Like a lot of Schumer’s best comedy routines, “I Feel Pretty” uses a coy, even fairly ridiculous, premise to usher in some powerful skewering of gender issues, specifical­ly the ways women have internaliz­ed the message that one’s sense of self-worth is wholly dependent on one’s weight and beauty.

In “I Feel Pretty,” which Schumer also produced, she plays Renee Barrett, a woman plagued with insecurity about her looks until she sustains a gruesome (and hilarious) fall at a Manhattan SoulCycle. She wakes from her head injury believing she’s been transforme­d into the most beautiful — and thus the most confident, swaggering, no-guy-out-of-her-league — woman in the world.

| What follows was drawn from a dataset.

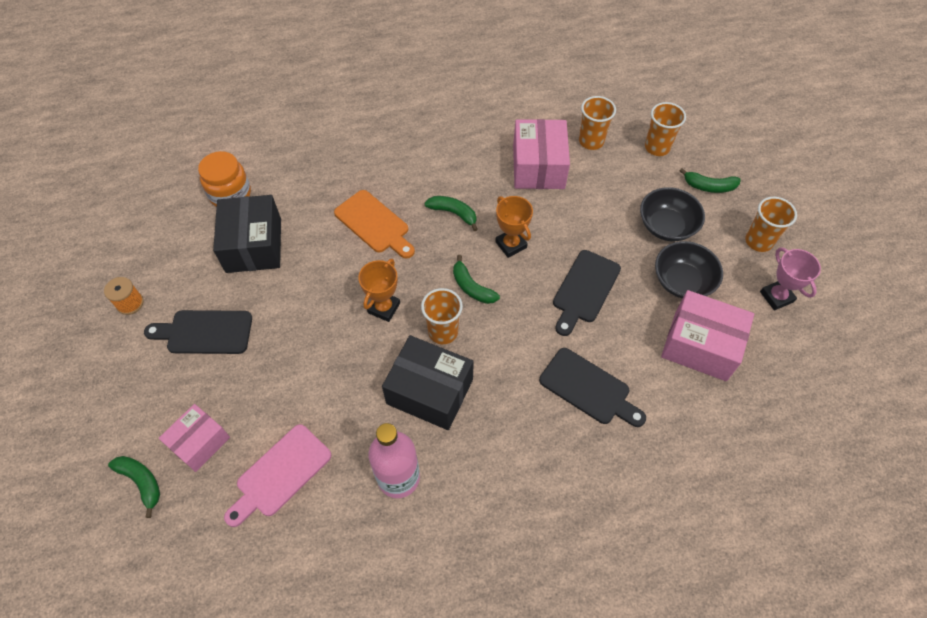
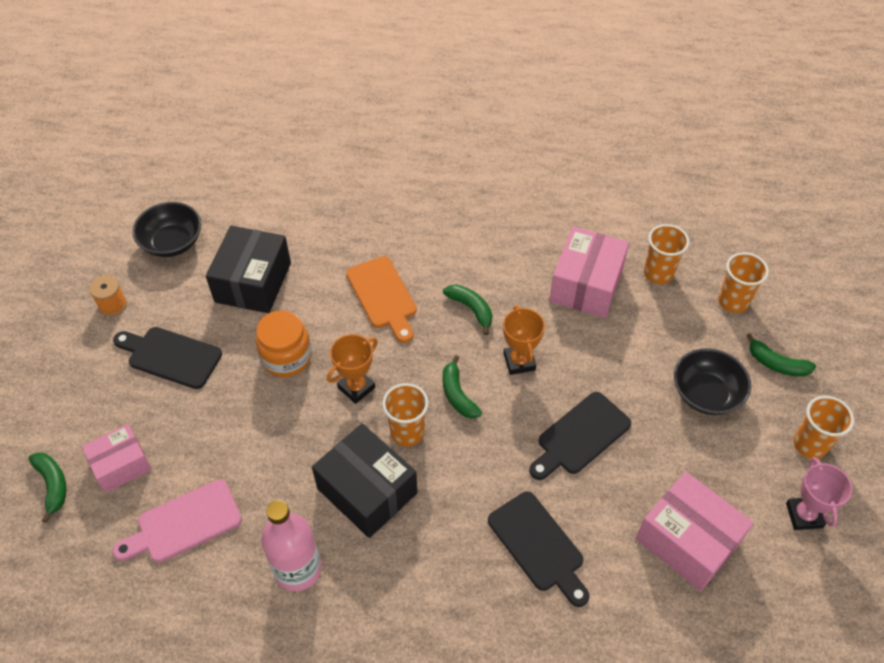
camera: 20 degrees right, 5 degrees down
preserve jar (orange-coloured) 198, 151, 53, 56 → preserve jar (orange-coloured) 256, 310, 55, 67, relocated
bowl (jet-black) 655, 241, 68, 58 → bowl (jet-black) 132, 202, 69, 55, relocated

Renee promptly picks up a new boyfriend (comedian Rory Scovel) at the dry cleaner, joins an outrageous dive-bar bikini contest and talks her way into a job at an Estee Lauder-like cosmetics empire (where her bosses are Michelle Williams and Lauren Hutton). Bryant and Busy Phillips play Renee’s BFFs, who can’t fathom how their friend — who looks exactly the same as before — is suddenly overflowin­g with excess confidence and has an inflated ego to match.

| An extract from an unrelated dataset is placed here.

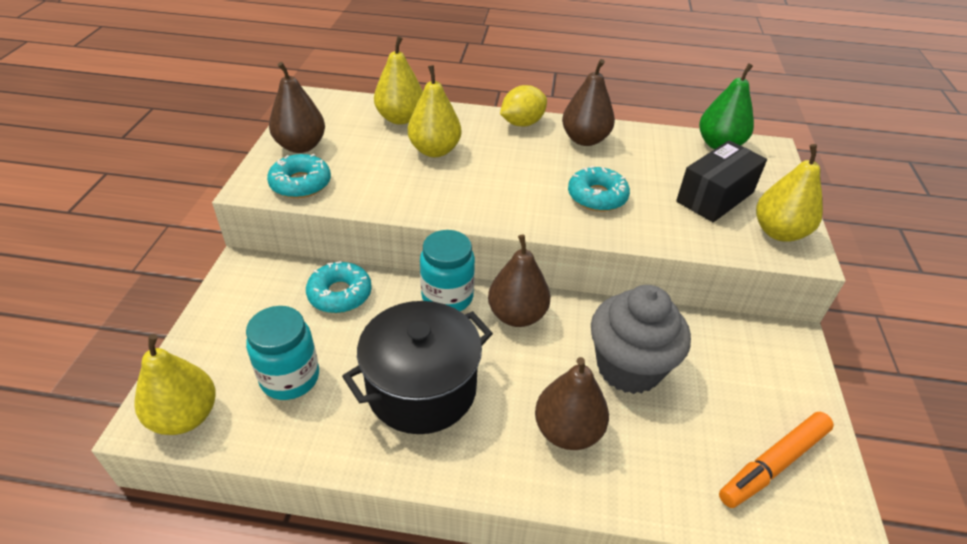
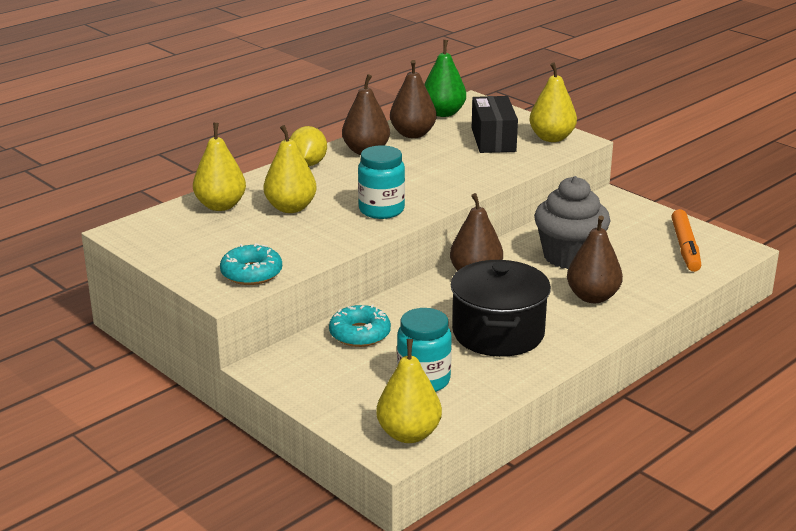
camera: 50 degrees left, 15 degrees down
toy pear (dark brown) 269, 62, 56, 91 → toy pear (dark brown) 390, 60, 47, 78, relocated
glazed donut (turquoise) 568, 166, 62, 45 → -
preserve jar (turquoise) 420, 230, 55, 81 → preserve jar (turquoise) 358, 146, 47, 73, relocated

“Girls are taught at a young age that your value comes in your looks, so you start to believe it,” Schumer said. “I was very interested in doing something with this positive message that you might just be OK as you are. I wish I could have seen a movie like this when I was 14.”

Whereas the early criticism slammed the movie for implying that only something like brain damage could make a woman larger than a size 2 feel OK about herself, “that type of thinking is really a sign of this prison we all live in,” Bryant said. “It’s disappoint­ing. I mean, no one thinks more about body image in Hollywood than I do.”

Bryant, 30, who grew up in Phoenix and joined “SNL” in 2012, is open about “having felt for my whole life that anyone who looks like me just doesn’t exist onscreen — or if they do, there’s a tuba underneath them and they’re a full-on hateful punch line. It was truly a radical idea when I finally thought, let’s just see what happens if I actually like myself and think I’m attractive as is.”

What happened is that Bryant’s career took off in a major way. She believes it’s no coincidenc­e that as soon as she freed up mental space from body obsession, “almost immediatel­y I was hired by Second City, and two years later by ‘SNL.’ ”

Bryant has become one of the show’s most prominent female stars this season with her recurring characters such as Melanie, the horny tween slumber-party guest, and her Demi Lovato-singing impression of Sarah Huckabee Sanders.

Schumer (who just got married to chef Chris Fischer) and Bryant (who’s engaged to her longtime boyfriend, comedy writer Conner O’Malley) first met when Schumer hosted “SNL” in 2015, a few months after her blockbuste­r “Trainwreck” opened.

“We’re both good friends with (former cast member) Vanessa Bayer, and we always knew the two of us would become good friends. We just didn’t know it would be this fast and furious.”

They both agreed feminism can make great fodder for comedy, but they also each expressed frustratio­n with the degree of public fascinatio­n with their physical appearance — in other words, exactly why we need a comedy like “I Feel Pretty.”

“I’ve made so many jokes about myself,” said Schumer, who called herself a “blond Shrek” (and worse) in her best-selling memoir “The Girl With the Lower-Back Tattoo.” “You couldn’t find me on a late-night talk show where I wasn’t saying something self-

deprecatin­g about my appearance.”

“When I was a kid dreaming of being on ‘SNL,’ I dreamt of just doing funny characters,” said Bryant, “but when you get there, the things we’re living through are on your mind and you can’t help wanting to put them on the show. So suddenly you’re playing (the White House press secretary) or facing the challenge, ‘How can I make sexual assault a funny scene with a point of view?’ It’s a really tough task.

“Sometimes it feels unfair. Wouldn’t I love to be up there just playing a chicken?”

“Uh, you did that!” Schumer said. “And still got to kiss Ryan Gosling.”